As we get closer and closer to springs cleansing breezes, you can bet your thawing asses that fashion designers are hard at work. Spring signifies change; spring signifies decadence; spring signifies new clothing lines from every firm, both major and minor, and bored looking models to exhibit them. Given the fact that I am a writer, it should be obvious that I know nothing about contemporary fashion. HOWEVER: I keep my ear to the literary ground, so I’m pretty “up” on trends from the 19th century, back when cars were “horseless carriages” and Ulysses S. Grand was cool. That being said, I intend for my audience to receive the above as a disclaimer regarding this article. In no way should one consider the fashion accessories I discus as vogue. I mean, you can, but be warned that if you do, people will consider you a moron. Or a cartoonist.
Indeed, It takes a special type of person to pull off these antiquated accoutrements, and that person died 100 years ago. Now, they exist purely for the enjoyment of people like me: people who like to look back at the past and laugh, and laugh, and laugh.
Top Hat (also known as chimney pipe hat, beaver hat, high hat, and Abe Lincolns hat)
The top hat was perhaps the most ostentatiously phallic of all clothing articles ever. Today we complain about shriveled looking old men driving around in Ferraris, but at least they aren’t walking around with giant penises on their heads. I suppose the ability to doff one in the presence of a lady afforded the wearer some sort of pleasure, but nobody’s done that since Susan B. Anthony burned her metaphorical bra. Top hats were only useful when wandering members of the bourgeois found themselves needing to look taller in order to frighten off bears.
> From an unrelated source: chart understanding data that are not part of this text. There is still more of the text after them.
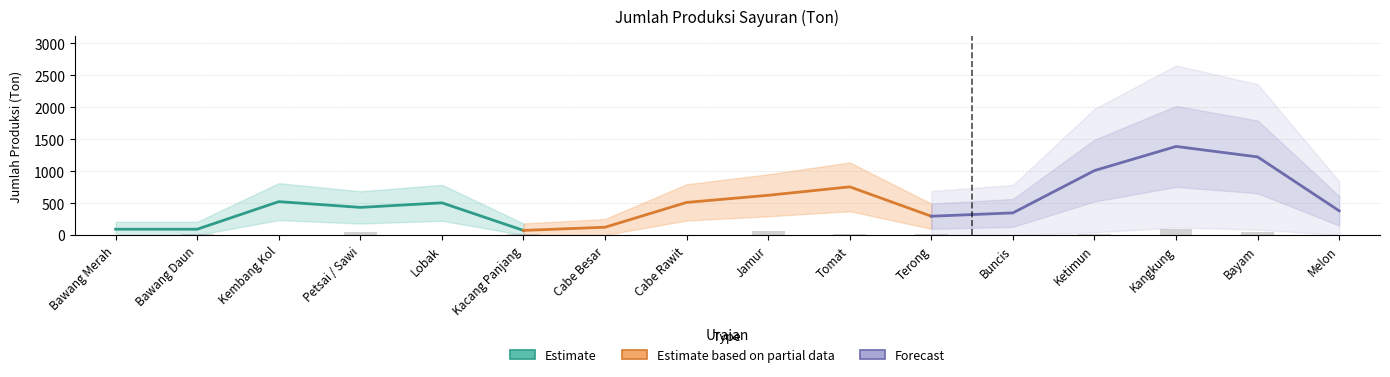

What is the sum of all Estimate values?

1710.3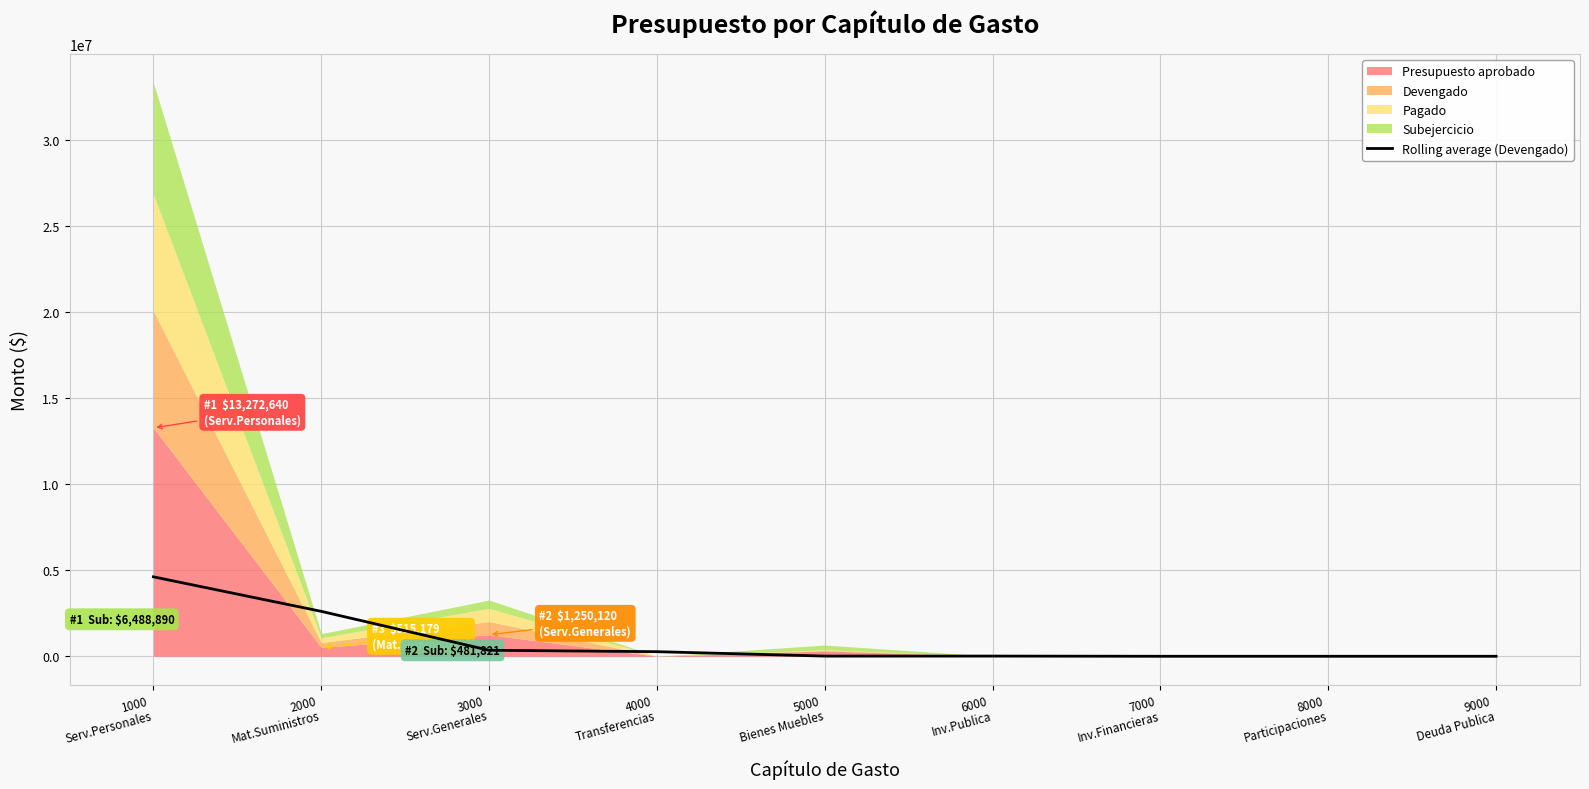

Between 4000
Transferencias and 7000
Inv.Financieras, which is larger?

4000
Transferencias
Today, people are only allowed to wear top hats if they are named Fagan and their occupation is teaching orphans to steal from the London gentry.
Coolness rating: 0
Watch Fob & Pocket Watch
Back before cell phones, people wore watches on their wrists, and before they wore watches on their wrists, they kept them in their pockets. The watch fob attached to the watch and then clipped on the jacket or vest of the wearer. Rabbits would often wear them, running around, claiming to be late. Although far more useful than the top hat, watches existed mainly to indicate the wealth of the wearer. Some watches, made from gold, were so further studded with jewels as to make the wearer a walking investment. The fob then, in preventing the watch from being stolen, wound up serving an even greater purpose than the watch itself. At one point in human history, the decision of a father to pass his watch and fob on to his son was the major rite of passage for the young man. Woe to the children who received their fathers watches right at the moment in time when the cumbersome timepiece became totally lame, making the moment filled less with somber portent than jackassery.
Coolness Rating: 0
At a certain point in time, soldiers were the most desirable men alive. A regiment would find itself stationed in Hamfredshire or some such place, and then the available ladies of the town would begin planning balls in the hopes that one of these dashing young men would navigate the minefield of whalebone hoop skirts and ask them to dance. The easiest way to discern the caliber of the man? The number of shiny medals that dangled like a rack of spare testicles from his coat. In attempting to capture a Miss Bennet, medals, and the stories that accompanied them (whether true or false, nobody really cared), played a major role.
Of course, this was all back when the civilized world still considered war to be civilized. Men took to the battlefield with the same “hurrah” and “good show” they would yell while hunting foxes with their basset hounds.
Coolness Rating: 0
I believe that the general population considered the walking stick, or “cane,” to be cool right up until the moment old people began putting tennis balls on the bottom of them. Before that day, walking sticks came in all shapes and sizes, and a proper gentleman would have several in order to remain prepared for any sort of walking situation. I suppose that these gentlemen saw the stick as serving a dual purpose, being both fashion accessory and self-defense implement. What a better way to impress the ladies than by beating a dirty beggar senseless with a pearl handled cane? From Baker St. to Paddington Station, walking sticks abounded. Now, people under 70 only carry walking sticks when they are in the forest. Even there, the only time it is actually considered acceptable is when one finds the stick in the forest, at the beginning of the walk, and then leaves it there at the end. Bringing your own stick to a forest is like bringing your own matches to hell.